Queda dos juros tem efeito limitado sobre crédito e consumo

A redução da taxa básica de juros representa um alívio para a economia brasileira, mas seus efeitos sobre o consumo e o crédito tendem a ser limitados no curto prazo, segundo especialistas. Isso porque om a Selic ainda em patamar elevado, o custo dos empréstimos permanece alto para famílias e empresas, reduzindo o impacto imediato de qualquer corte promovido pelo Banco Central. Na decisão mais recente, o Comitê de Política Monetária (Copom) reduziu a Selic de 14% para 13,75% ao ano. 

Especialistas explicam que a distância entre a taxa básica e os juros efetivamente pagos pelos consumidores ajuda a explicar por que uma redução da Selic não significa, automaticamente, crédito barato. "Bancos incorporam aos empréstimos fatores como risco de inadimplência, custos operacionais, impostos e margem financeira. Por isso, a queda da taxa básica costuma chegar ao consumidor de maneira gradual e parcial", explica o economista Cristiano Lima.

De acordo com ele, o principal canal de transmissão dos juros para a economia é o crédito. Quando a Selic cai, o custo de captação das instituições financeiras tende a diminuir, abrindo espaço para uma redução das taxas cobradas em empréstimos e financiamentos. O processo, porém, não é imediato. Além disso, uma taxa básica ainda elevada mantém as condições financeiras restritivas. Na prática, famílias que dependem de crédito para comprar veículos, imóveis ou bens de maior valor continuam enfrentando parcelas elevadas.

O próprio Banco Central destaca que os efeitos da política monetária são defasados e cumulativos. Isso significa que uma decisão tomada hoje pode levar meses para produzir impacto mais amplo sobre a atividade econômica.


O consumo das famílias é um dos segmentos mais sensíveis aos juros. Quando o crédito fica caro, aumenta o custo de compras parceladas e financiamentos, o que pode levar consumidores a adiar decisões de compra.

Uma redução da Selic pode melhorar gradualmente esse cenário, mas o efeito tende a ser pequeno quando o ponto de partida ainda é uma taxa elevada. Para o consumidor, uma diferença de alguns pontos percentuais na Selic não se traduz necessariamente em uma redução equivalente nos juros do cartão de crédito, do cheque especial ou de um financiamento.

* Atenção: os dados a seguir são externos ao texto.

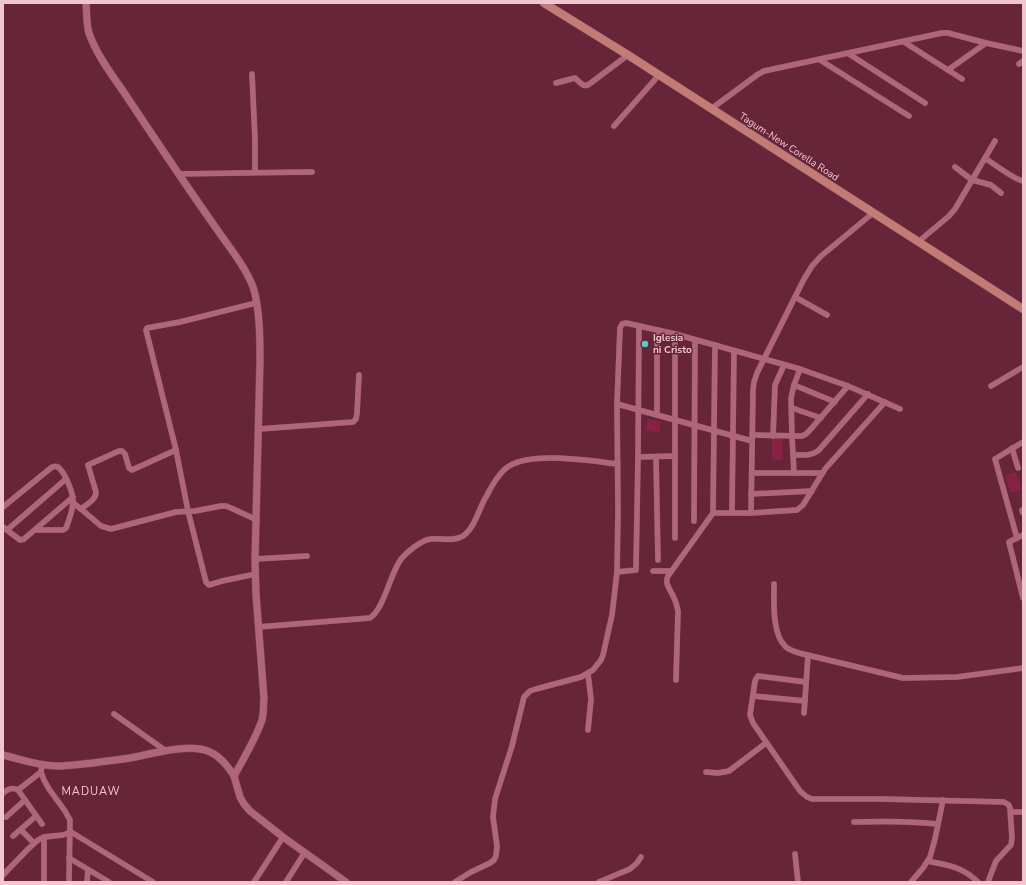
<svg xmlns="http://www.w3.org/2000/svg" width="1026" height="885" viewBox="0 0 1026 885" font-family="'Nunito Sans',sans-serif">
<style>
.green{fill:#824}
.lines{fill:none;stroke-linecap:round;stroke-linejoin:round}
.minor-casing{stroke:#7e4557;stroke-width:6}
.tertiary-casing{stroke:#7e4557;stroke-width:8}
.secondary-casing{stroke:#7e4557;stroke-width:9}
.minor{stroke:#af6678;stroke-width:5.5}
.tertiary{stroke:#af6678;stroke-width:7}
.secondary{stroke:#c27c75;stroke-width:8}
.poi-dot{fill:#58cec0;stroke:#662538;stroke-width:1.5}
.labels{text-anchor:middle;dominant-baseline:central;stroke-width:3;stroke-linejoin:round;paint-order:stroke}
.street-label{font-size:10px;fill:#f0c7cf;stroke:#662538}
.poi-label{font-size:10px;font-weight:bold;fill:#f0c7cf;stroke:#662538;text-anchor:start}
.neighbourhood-label{font-size:11px;letter-spacing:1px;fill:#f5c4ce;stroke:#662538}
</style>
<rect width="100%" height="100%" fill="#662538"/>
<!-- green -->
<g class="green">
<polygon points="648,419 661,422 659,433 645,430"/>
<polygon points="782,438 783,460 772,460 772,439"/>
<polygon points="1016,472 1021,490 1011,493 1005,475"/>
</g>
<g class="lines">
<!-- minor casing -->
<g class="minor-casing">
<g id="minor">
<polyline points="904,42 962,79"/>
<polyline points="849,54 925,103"/>
<polyline points="820,60 909,116"/>
<polyline points="1019,64 1023,61"/>
<polyline points="948,70 986,43"/>
<polyline points="252,74 255,139 255,172"/>
<path d="M 556,83 L 575,78 C 579,81 582,87 588,85 L 628,55"/>
<polyline points="711,109 757,75 764,71 942,33 948,33 986,43 1023,51"/>
<polyline points="614,126 659,75"/>
<path d="M 985,158 C 994,164 1013,179 1023,181"/>
<polyline points="955,167 972,180 991,185 1001,193"/>
<polyline points="178,174 312,172"/>
<polyline points="918,242 949,216 955,209 995,141"/>
<polyline points="795,297 827,315"/>
<polyline points="657,330 657,415"/>
<polyline points="675,334 675,538"/>
<polyline points="794,385 835,402"/>
<polyline points="991,386 1023,367"/>
<polyline points="617,404 752,441"/>
<polyline points="792,408 821,418"/>
<polyline points="259,429 353,422 356,419 357,413 359,375"/>
<polyline points="752,435 802,436 806,434 810,430 848,386"/>
<polyline points="773,436 775,385 784,365"/>
<polyline points="1012,448 1018,468"/>
<path d="M 793,455 C 803,455 810,456 818,451 L 868,394"/>
<polyline points="638,457 675,456"/>
<polyline points="656,457 658,560"/>
<polyline points="752,473 822,473"/>
<polyline points="794,473 792,436 791,398 794,385 800,369"/>
<polyline points="751,494 812,491"/>
<polyline points="73,503 81,509 101,526 111,529 176,512 195,511 221,506 226,506 231,508 257,520"/>
<path d="M 3,507 L 52,467 C 55,466 58,466 60,469 C 66,475 73,493 73,501 C 73,510 69,520 66,528 L 63,530 L 36,530"/>
<path d="M 81,509 C 87,504 96,500 96,492 L 88,465 L 119,451 L 122,451 L 125,454 L 129,468 L 132,470 L 176,450"/>
<polyline points="1022,510 1023,513"/>
<polyline points="732,512 734,351"/>
<polyline points="713,513 751,513 797,510 803,505 825,469 885,402"/>
<polyline points="751,513 753,390 754,382 757,373 804,279 812,266 821,256 873,213"/>
<polyline points="694,521 695,340"/>
<polyline points="3,527 20,540 24,539 73,497"/>
<polyline points="7,530 66,479"/>
<polyline points="1023,535 1009,542 1023,598"/>
<polyline points="1017,538 995,459 1023,442"/>
<polyline points="255,559 307,556"/>
<polyline points="653,571 671,571"/>
<polyline points="617,572 636,570 638,457 639,326"/>
<polyline points="256,574 222,581 209,585 206,582 188,511 176,450 146,330 147,328 180,322 256,303"/>
<path d="M 774,584 C 774,601 772,634 785,646 C 788,650 794,651 799,653 L 903,678 L 957,677 L 1023,668"/>
<path d="M 258,627 L 370,618 C 384,609 390,574 401,559 C 407,552 421,540 431,539 C 441,538 454,542 463,536 C 475,528 479,508 486,497 C 491,487 497,476 505,469 C 527,450 591,461 618,464"/>
<polyline points="588,674 591,699 588,730"/>
<path d="M 676,680 L 678,611 C 677,606 676,602 674,598 C 671,590 664,584 668,576 L 713,513 L 715,345"/>
<polyline points="806,682 758,676 756,679 755,681 750,715 753,723 800,791 807,797 812,799 881,799 1004,802 1009,805 1010,808 1012,838 1011,845 1008,848 996,861 988,882"/>
<polyline points="753,696 805,701"/>
<polyline points="804,713 808,656"/>
<polyline points="114,714 166,751"/>
<polyline points="42,764 41,772 44,780 49,789 65,811 70,820 69,882"/>
<polyline points="706,772 718,773 729,771 766,743"/>
<polyline points="18,790 41,772"/>
<path d="M 3,793 C 8,789 12,787 18,790 L 42,824"/>
<polyline points="1011,812 1023,812"/>
<polyline points="6,817 25,800"/>
<path d="M 854,822 C 882,821 910,821 938,824"/>
<polyline points="21,830 34,843"/>
<polyline points="13,836 36,816"/>
<polyline points="795,854 798,882"/>
<polyline points="69,858 109,882"/>
<path d="M 928,861 C 950,866 961,866 978,882"/>
<polyline points="3,875 28,849 38,840 44,837 63,835 71,832 153,882"/>
<polyline points="44,882 44,837"/>
<polyline points="87,882 88,870"/>
<polyline points="254,882 283,837"/>
<polyline points="286,882 305,852"/>
<polyline points="455,882 471,872 490,863 494,860 496,856 497,846 493,817 495,799 512,746 524,697 530,691 536,689 581,677 593,670 601,660 603,655 612,615 617,572 618,511 617,404 620,328 622,324 626,323 675,334 800,369 848,386 900,409"/>
<polyline points="599,882 630,869 637,863 641,857"/>
<polyline points="911,882 923,868 930,857 935,839 943,800"/>
</g>
</g>
<!-- tertiary casing -->
<g class="tertiary-casing">
<g id="tertiary">
<path d="M 86,3 C 87,13 86,23 89,33 C 98,59 117,81 131,103 C 159,145 187,187 216,228 C 229,247 245,266 253,287 C 260,308 260,340 260,362 L 255,559 L 256,594 L 264,699 C 263,706 264,713 262,720 C 256,738 243,760 234,776 L 240,797 L 244,804 L 250,811 L 283,837 L 346,882"/>
<path d="M 3,755 C 20,759 39,766 57,766 C 69,766 81,764 93,763 C 105,761 118,760 130,758 C 151,754 188,743 208,751 C 220,756 228,766 234,776"/>
</g>
</g>
<!-- secondary casing -->
<g class="secondary-casing">
<polyline id="secondary" points="544,3 628,55 1023,309"/>
</g>
<!-- minor -->
<use href="#minor" class="minor"/>
<!-- tertiary -->
<use href="#tertiary" class="tertiary"/>
<!-- secondary -->
<use href="#secondary" class="secondary"/>
</g>
<!-- markers -->
<circle class="poi-dot" cx="645" cy="344" r="4"/>
<g class="labels">
<!-- street labels -->
<g class="street-label">
<text transform="translate(789 147) rotate(33)">Tagum-New Corella Road</text>
</g>
<!-- poi labels -->
<g class="poi-label">
<text x="653" y="338">Iglesia<tspan x="653" dy="12">ni Cristo</tspan></text>
</g>
<!-- neighbourhood labels -->
<g class="neighbourhood-label">
<text x="91" y="791">MADUAW</text>
</g>
</g>
<!-- border -->
<rect width="1026" height="885" fill="none" stroke="#f0c7cf" stroke-width="8"/>
</svg>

O mesmo ocorre com as empresas, pontua po economista. A redução da Selic pode diminuir o custo de financiamento e melhorar as condições para investimentos, capital de giro e expansão dos negócios. Entretanto, com juros ainda altos, muitos projetos continuam apresentando custo financeiro elevado.

A cautela é especialmente relevante em um ambiente no qual o Banco Central acompanha as expectativas de inflação e os riscos fiscais. Em seu cenário de 2026, a autoridade monetária apontou que as expectativas de inflação permaneciam acima da meta e que a atividade econômica apresentava sinais de desaceleração.

Isso limita o espaço para cortes mais rápidos dos juros. Quanto maior a preocupação com a inflação, maior tende a ser a necessidade de manter uma política monetária restritiva por mais tempo.

Efeito maior depende de novos cortes

Segundo o economista, para que os juros tenham impacto mais significativo sobre o consumo e a atividade, não basta uma redução isolada da Selic. É necessário que o movimento seja transmitido ao mercado de crédito e se consolide ao longo do tempo.

"A queda da taxa básica pode ser vista como o início de um processo, e não como uma mudança imediata nas condições enfrentadas pelos consumidores", diz.

Enquanto a Selic permanecer em níveis elevados, o estímulo ao consumo tende a ser limitado, acrescenta e adverte: "Famílias continuarão encontrando crédito caro, empresas terão maior custo para investir e parte dos consumidores poderá preferir reduzir dívidas ou aumentar a poupança em vez de ampliar os gastos".

"O impacto mais expressivo sobre a economia dependerá, assim, da combinação entre juros menores, inflação controlada, melhora das condições de crédito e recuperação da confiança de consumidores e empresas", finaliza.